TEXT UNDER STUDY
▼

Teva CEO: We're using crowdsourcing

Jeremy Levin told the IATI-Biomed conference that crowdsourcing can help Teva bring 10 new products to market a year.

"I see that my daughters understand the field more than I do," said Teva Pharmaceutical Industries Ltd. (NYSE: TEVA; TASE: TEVA) president and CEO Dr. Jeremy Levin at the IATI-Biomed 2013 conference today, in a remark about digital medicine, which is taking over the healthcare industry. "I simply decided to go to Silicon Valley. I spent four days with young people in short pants and sandals, who are already wealthier than I will ever be, and I realized an important thing: the day before a medication is launched, the pharmaceutical companies know more about it than the patients, but the day after the launch, the patients already know more."

Levin means that patients taking medication know personally, rather than second-hand or from statistical analysis, the effects of the drug on them. Every patient knows only about his medication, but the aggregation of this knowledge, which the Internet now makes possible, allows the collation of data about medications far beyond with the pharmaceutical companies could obtain until now, for better or worse.

Teva intends to exploit crowdsourcing to improve the precision of dosages for specific patients and the chances that a patient who has been prescribed a drug takes it regularly. The company also wants to exploit crowdsourcing to obtain ideas for repositioning products. "If you have an idea for a product that is already used in one field and you think can be used in another, don’t hesitate to suggest the idea to us at our booth," he told the audience.

Teva does not only use crowd-sourcing to obtain ideas for repositioning products, but also uses the experts. "We hope to find scientific basis for the similarity between different diseases so that we can know in advance which other diseases existing drugs can treat. We already know about the similarity between different diseases of the central nervous system," said Levin.

▲

TASKS AND EXERCISES
**1)** According to the article on Teva's use of crowdsourcing, how many new products a year does Jeremy Levin say crowdsourcing can help Teva bring to market?
**2)** Copy the passage in the Teva crowdsourcing article from "Teva intends to" to "told the audience." word for word.

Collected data
▼

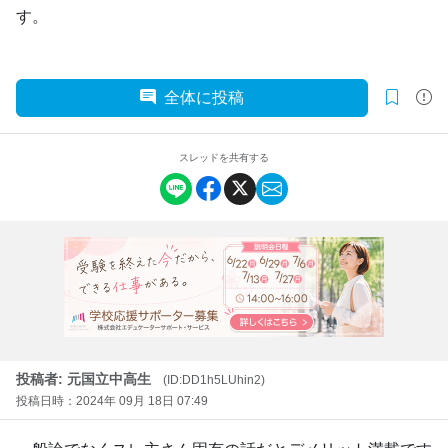
す。
全体に投稿
スレッドを共有する
投稿者: 元国立中高生
(ID:DD1h5LUhin2)
投稿日時：2024年 09月 18日 07:49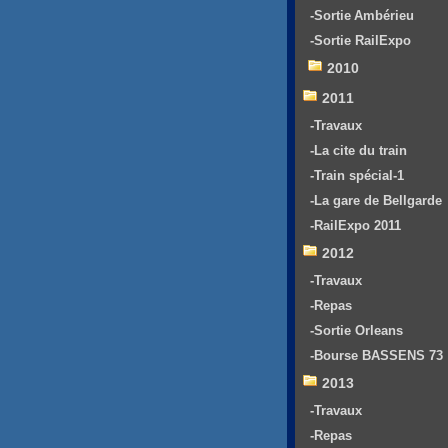
-Sortie Ambérieu
-Sortie RailExpo
2010
2011
-Travaux
-La cite du train
-Train spécial-1
-La gare de Bellgarde
-RailExpo 2011
2012
-Travaux
-Repas
-Sortie Orleans
-Bourse BASSENS 73
2013
-Travaux
-Repas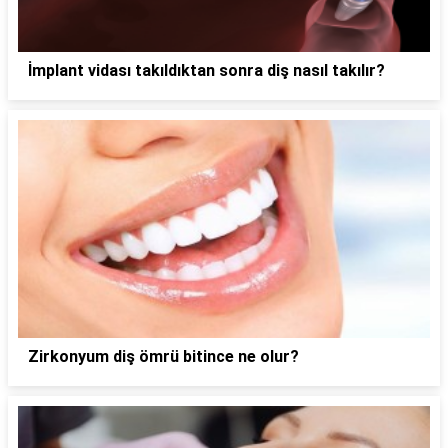
İmplant vidası takıldıktan sonra diş nasıl takılır?
Zirkonyum diş ömrü bitince ne olur?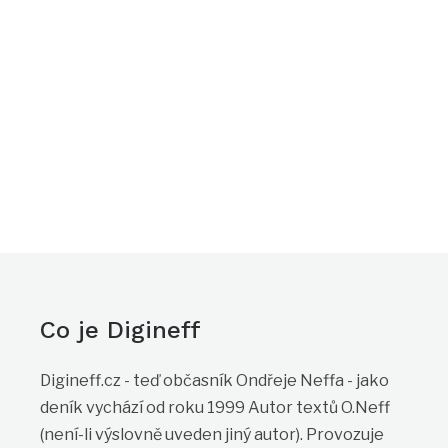
Co je Digineff
Digineff.cz - teď občasník Ondřeje Neffa - jako
deník vychází od roku 1999 Autor textů O.Neff
(není-li výslovně uveden jiný autor). Provozuje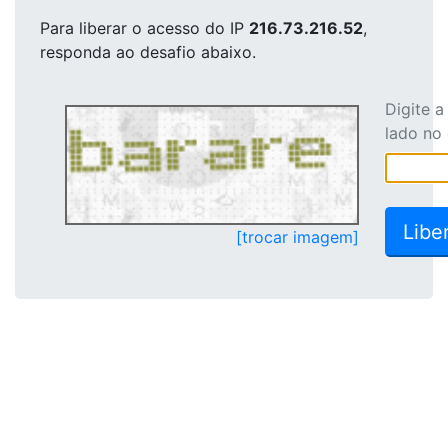
Para liberar o acesso
do IP
216.73.216.52
,
responda ao desafio abaixo.
Digite 
lado no
[trocar imagem]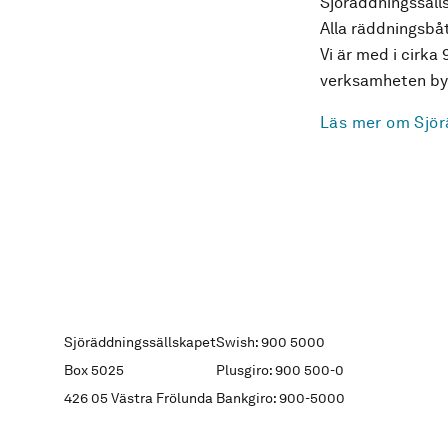
Sjöräddningssälls
Alla räddningsbåt
Vi är med i cirka 
verksamheten byg
Läs mer om Sjör
Sjöräddningssällskapet
Swish: 900 5000
Box 5025
Plusgiro: 900 500-0
426 05 Västra Frölunda
Bankgiro: 900-5000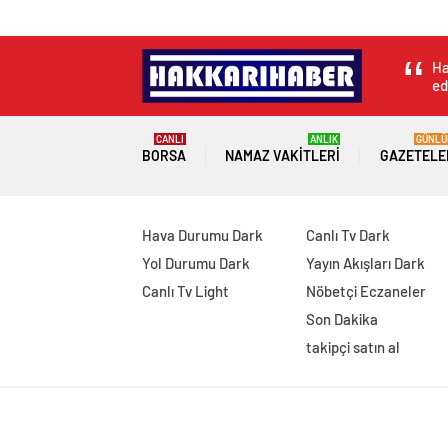
Ha
ed
CANLI
ANLIK
GÜNLÜ
BORSA
NAMAZ VAKITLERI
GAZETELE
Hava Durumu Dark
Canlı Tv Dark
Yol Durumu Dark
Yayın Akışları Dark
Canlı Tv Light
Nöbetçi Eczaneler
Son Dakika
takipçi satın al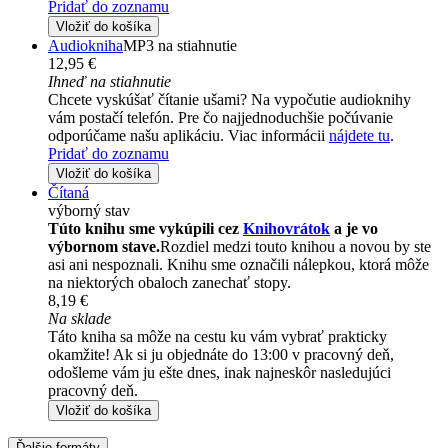
Pridať do zoznamu
Vložiť do košíka
Audiokniha
MP3 na stiahnutie
12,95 €
Ihneď na stiahnutie
Chcete vyskúšať čítanie ušami? Na vypočutie audioknihy
vám postačí telefón. Pre čo najjednoduchšie počúvanie
odporúčame našu aplikáciu. Viac informácii
nájdete tu
.
Pridať do zoznamu
Vložiť do košíka
Čítaná
výborný stav
Túto knihu sme vykúpili cez
Knihovrátok
a je vo
výbornom stave.
Rozdiel medzi touto knihou a novou by ste
asi ani nespoznali. Knihu sme označili nálepkou, ktorá môže
na niektorých obaloch zanechať stopy.
8,19 €
Na sklade
Táto kniha sa môže na cestu ku vám vybrať prakticky
okamžite! Ak si ju objednáte do 13:00 v pracovný deň,
odošleme vám ju ešte dnes, inak najneskôr nasledujúci
pracovný deň.
Vložiť do košíka
Ďalšie formáty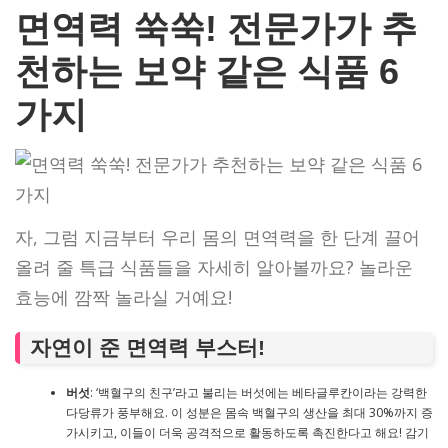
면역력 쑥쑥! 전문가가 추
천하는 보약 같은 식품 6
가지
자, 그럼 지금부터 우리 몸의 면역력을 한 단계 끌어
올려 줄 특급 식품들을 자세히 알아볼까요? 놀라운
효능에 깜짝 놀라실 거예요!
자연이 준 면역력 부스터!
버섯
: ‘백혈구의 친구’라고 불리는 버섯에는 베타글루칸이라는 강력한
다당류가 풍부해요. 이 성분은 몸속 백혈구의 생산을 최대 30%까지 증
가시키고, 이들이 더욱 공격적으로 활동하도록 촉진한다고 해요! 감기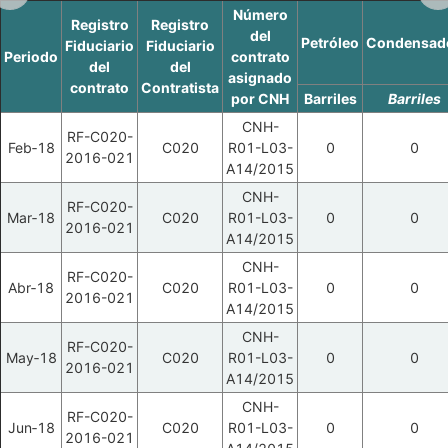
Número
Registro
Registro
del
Petróleo
Condensad
Fiduciario
Fiduciario
Periodo
contrato
del
del
asignado
contrato
Contratista
por CNH
Barriles
Barriles
CNH-
RF-C020-
Feb‑18
C020
R01-L03-
0
0
2016-021
A14/2015
CNH-
RF-C020-
Mar‑18
C020
R01-L03-
0
0
2016-021
A14/2015
CNH-
RF-C020-
Abr‑18
C020
R01-L03-
0
0
2016-021
A14/2015
CNH-
RF-C020-
May‑18
C020
R01-L03-
0
0
2016-021
A14/2015
CNH-
RF-C020-
Jun‑18
C020
R01-L03-
0
0
2016-021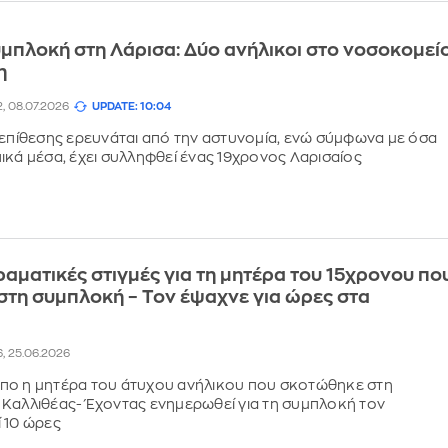
μπλοκή στη Λάρισα: Δύο ανήλικοι στο νοσοκομείο
η
2, 08.07.2026
UPDATE: 10:04
 επίθεσης ερευνάται από την αστυνομία, ενώ σύμφωνα με όσα
ικά μέσα, έχει συλληφθεί ένας 19χρονος Λαρισαίος
ραματικές στιγμές για τη μητέρα του 15χρονου πο
τη συμπλοκή – Τον έψαχνε για ώρες στα
6, 25.06.2026
πο η μητέρα του άτυχου ανήλικου που σκοτώθηκε στη
Καλλιθέας- Έχοντας ενημερωθεί για τη συμπλοκή τον
 10 ώρες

▲

OUTPUTS BY TASK
**1)** 10 new products a year.

**2)**
Teva intends to exploit crowdsourcing to improve the precision of dosages for specific patients and the chances that a patient who has been prescribed a drug takes it regularly. The company also wants to exploit crowdsourcing to obtain ideas for repositioning products. "If you have an idea for a product that is already used in one field and you think can be used in another, don’t hesitate to suggest the idea to us at our booth," he told the audience.